Looking at multiple lr_find results

Two goals for this post:

I started reading the paper by Leslie Smith on tuning hyper-parameters (which I believe was the inspiration for lr_find), and I was struck by the idea of comparing multiple runs of lr_find with different settings of other hyper-parameters. I ginned up a tool to let me do that (link above), and got this plot (note it is zoomed in to focus on the inflection points):


In this figure I can see some variation in how much learning happened, and where the learning rate gets too great, across several variations of weight decay and batch size. But how significant are these variations? How much variation is to be expected just by the randomness of the process?

So I tried a different experiment: redo the same lr_find 10 times, on the same model but different data selected at random. Here’s the code and the resulting plot :

accum = infra.LRAccumulator()
for i in range(10):
    tr_list, val_list = windows.randomer_split(allwindows)
    learner = zoo.MultiUResNet.create(tr_list, val_list, title="randomer multiresnet", bs=8)


(Side note: I have a lot of custom code for building my models and datasets, but hopefully the loop is pretty comprehensible anyway, and none of the custom stuff should affect the results.)

The conclusion from the plot is pretty clear: the variation in the second chart is easily as great as the first. So I don’t think I can conclude anything about the different hyper-parameters from the first graph. Moreover, the data you get from a single run of lr_find (at least with my model and data) has a span of about an order of magnitude when showing you the turning point in the learning rate.

Then I redid the same experiment above, but with a much longer/slower lr_find process (setting num_it=1000). Here is the output of that experiment:
In this case I’m showing the entire x range rather than focusing just on the inflection points. There are a couple of interesting observations from this graph, compared with the previous ones:

  1. Even though the losses started off differently on the different runs, they all converge very tightly. This might mean that you could use this longer lr_find process to effectively distinguish the overall effect of hyper-parameters on loss rate. More work TBD.
  2. The inflection point still has a pretty broad spread, though (it’s about half the width of the previous one).
  3. Perhaps most interestingly, the inflection point has moved left by almost an order of magnitude. My gut guess is that this might have something to do with the fact that the loss has converged/flattened before the inflection point was hit.

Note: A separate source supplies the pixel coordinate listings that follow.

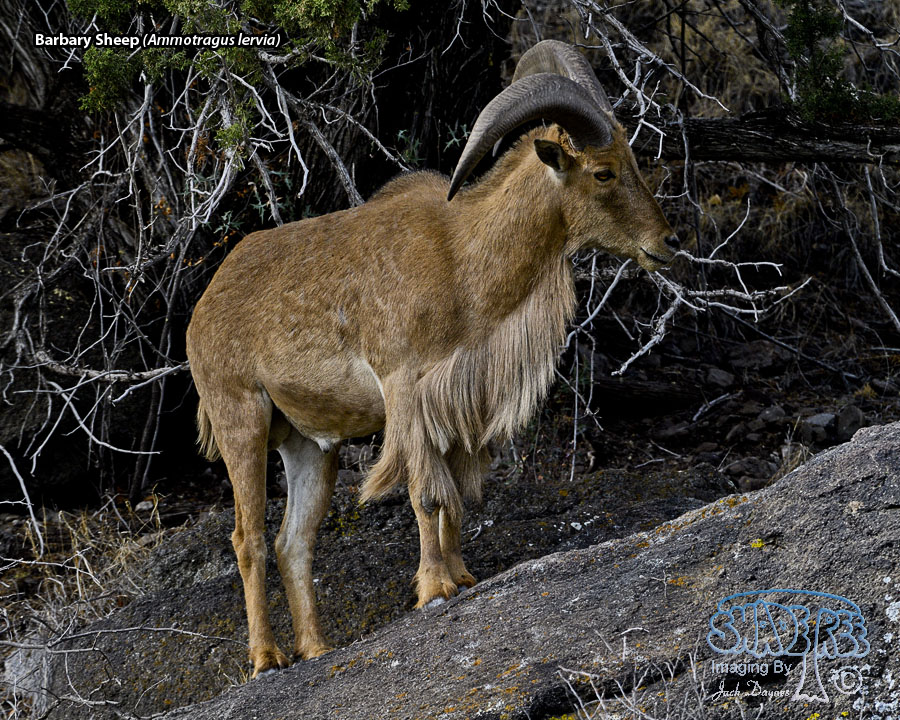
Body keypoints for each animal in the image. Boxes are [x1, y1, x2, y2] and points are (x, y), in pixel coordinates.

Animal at [185, 39, 678, 677]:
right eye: (603, 171)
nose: (667, 243)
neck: (462, 255)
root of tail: (205, 305)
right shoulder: (406, 388)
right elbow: (426, 493)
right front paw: (435, 588)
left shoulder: (460, 395)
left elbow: (456, 497)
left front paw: (463, 577)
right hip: (240, 418)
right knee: (247, 540)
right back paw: (268, 659)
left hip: (307, 444)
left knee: (293, 541)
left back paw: (318, 649)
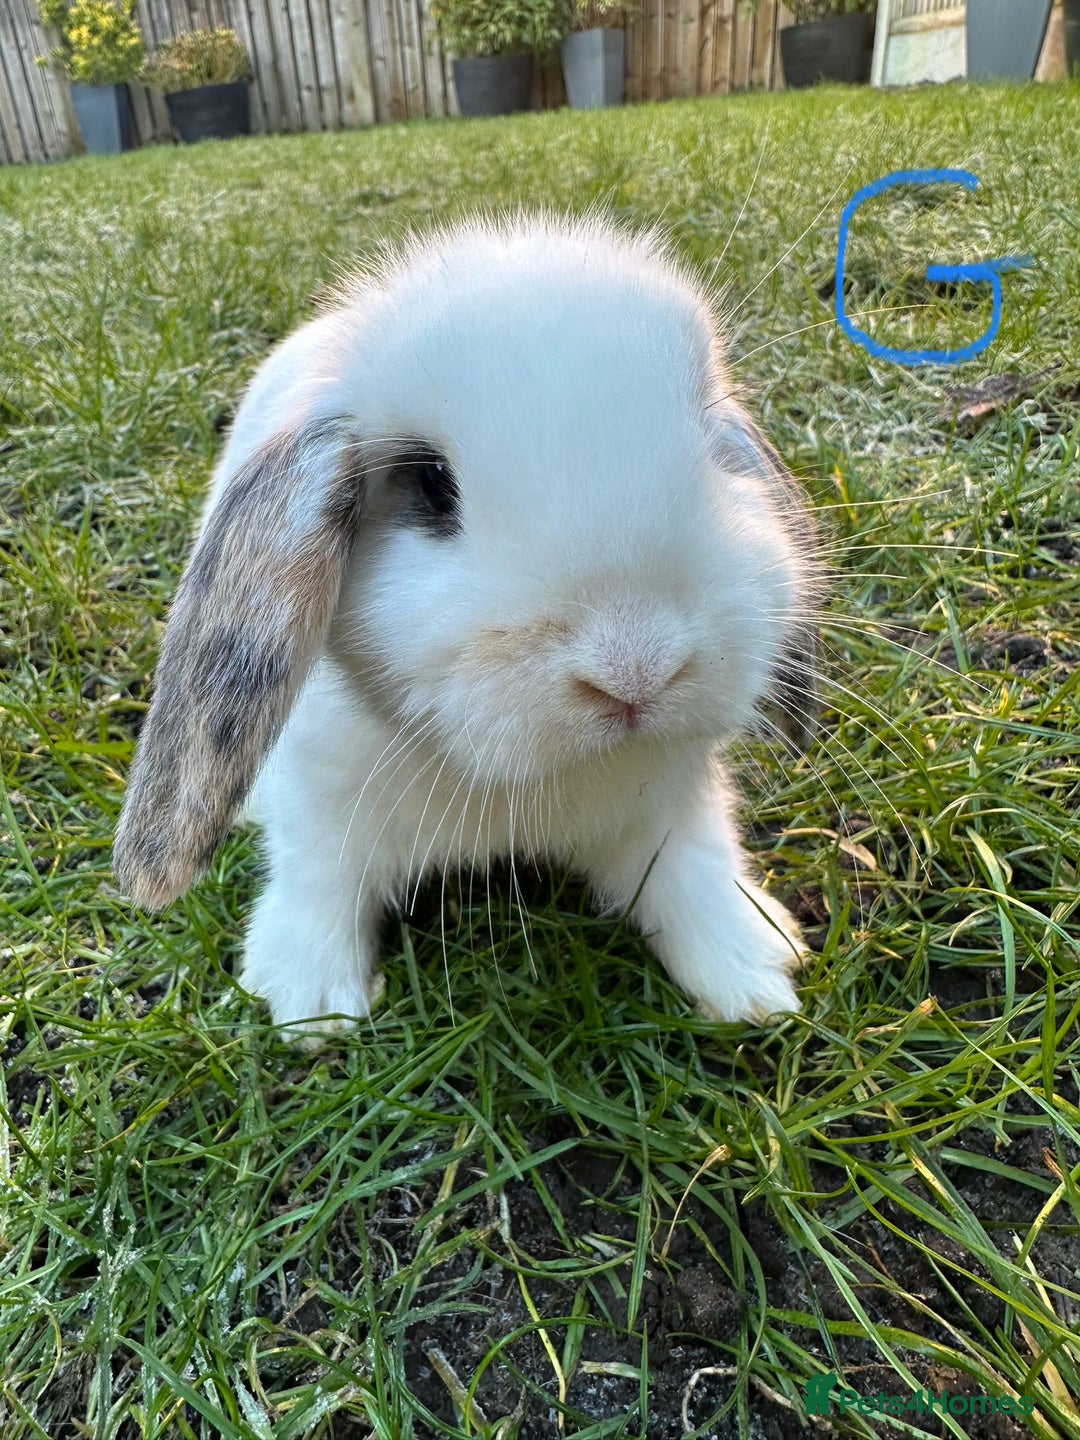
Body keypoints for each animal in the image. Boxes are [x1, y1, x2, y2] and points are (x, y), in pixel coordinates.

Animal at [113, 211, 821, 1034]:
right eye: (430, 484)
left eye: (710, 441)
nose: (636, 670)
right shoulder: (321, 812)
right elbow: (319, 884)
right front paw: (311, 1005)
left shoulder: (675, 806)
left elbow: (692, 868)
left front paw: (751, 974)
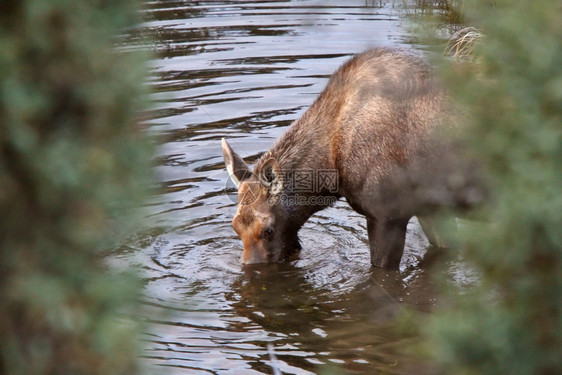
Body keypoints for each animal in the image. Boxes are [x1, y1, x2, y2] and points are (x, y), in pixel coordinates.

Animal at [221, 47, 480, 270]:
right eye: (235, 226)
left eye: (268, 230)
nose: (252, 268)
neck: (333, 170)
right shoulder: (431, 209)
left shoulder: (387, 214)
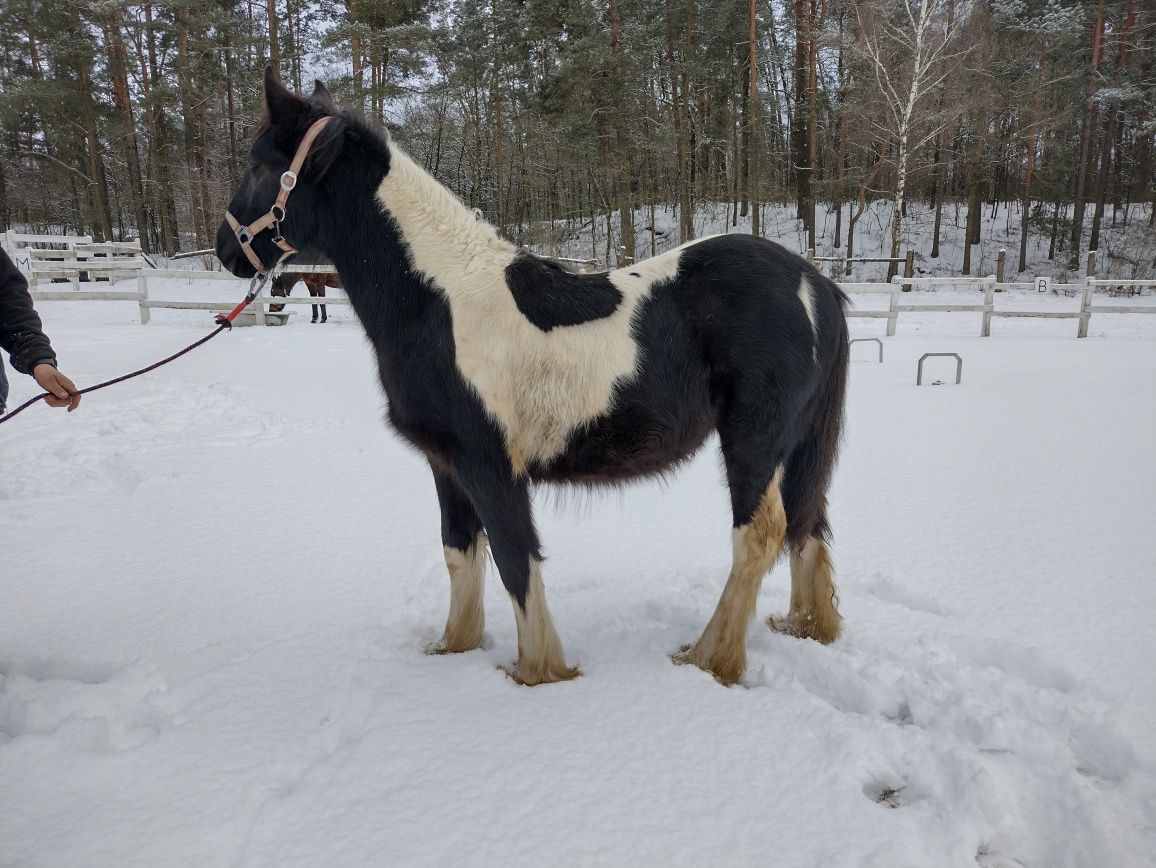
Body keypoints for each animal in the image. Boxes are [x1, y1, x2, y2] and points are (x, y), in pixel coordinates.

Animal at [217, 69, 850, 684]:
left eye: (259, 163)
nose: (226, 250)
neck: (441, 302)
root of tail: (815, 283)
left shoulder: (490, 463)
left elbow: (515, 559)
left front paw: (538, 671)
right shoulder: (446, 464)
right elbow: (460, 554)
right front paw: (455, 647)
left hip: (754, 438)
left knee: (759, 533)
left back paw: (709, 658)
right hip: (798, 444)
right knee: (807, 518)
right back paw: (804, 627)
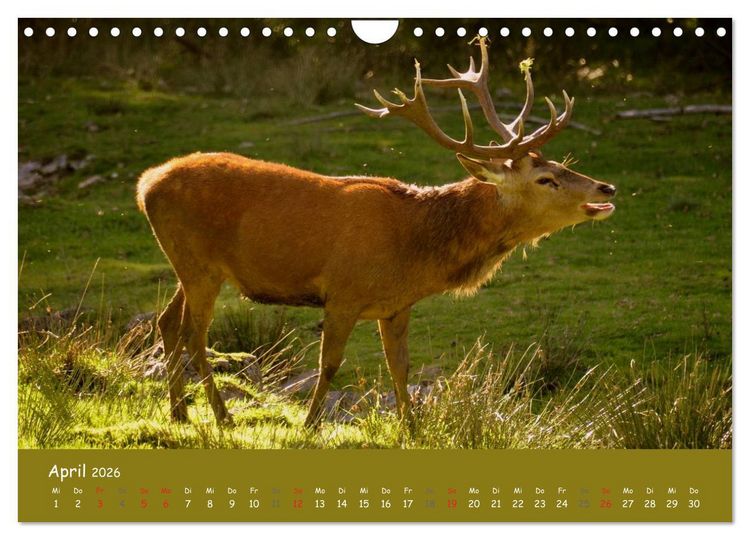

So thoughts I’m pondering:

  • How much is this dependent on my specific data/model? I’m really just at the beginning of my model-building process and there’s a pretty good chance that the model itself will need to be improved before I get anywhere. Would lr_find be more consistent on a better model?
  • Is the lr_find default iteration count (num_it=100) too low? Or maybe should we run lr_find a couple of times and take an average?

What do other folks think — what is your experience with using lr_find?

(FWIW: the problem space I’m looking at is multi-class segmentation with multispectral Landsat data. The code is in my repo here, but I haven’t come up with a good way to publish/share the data yet.)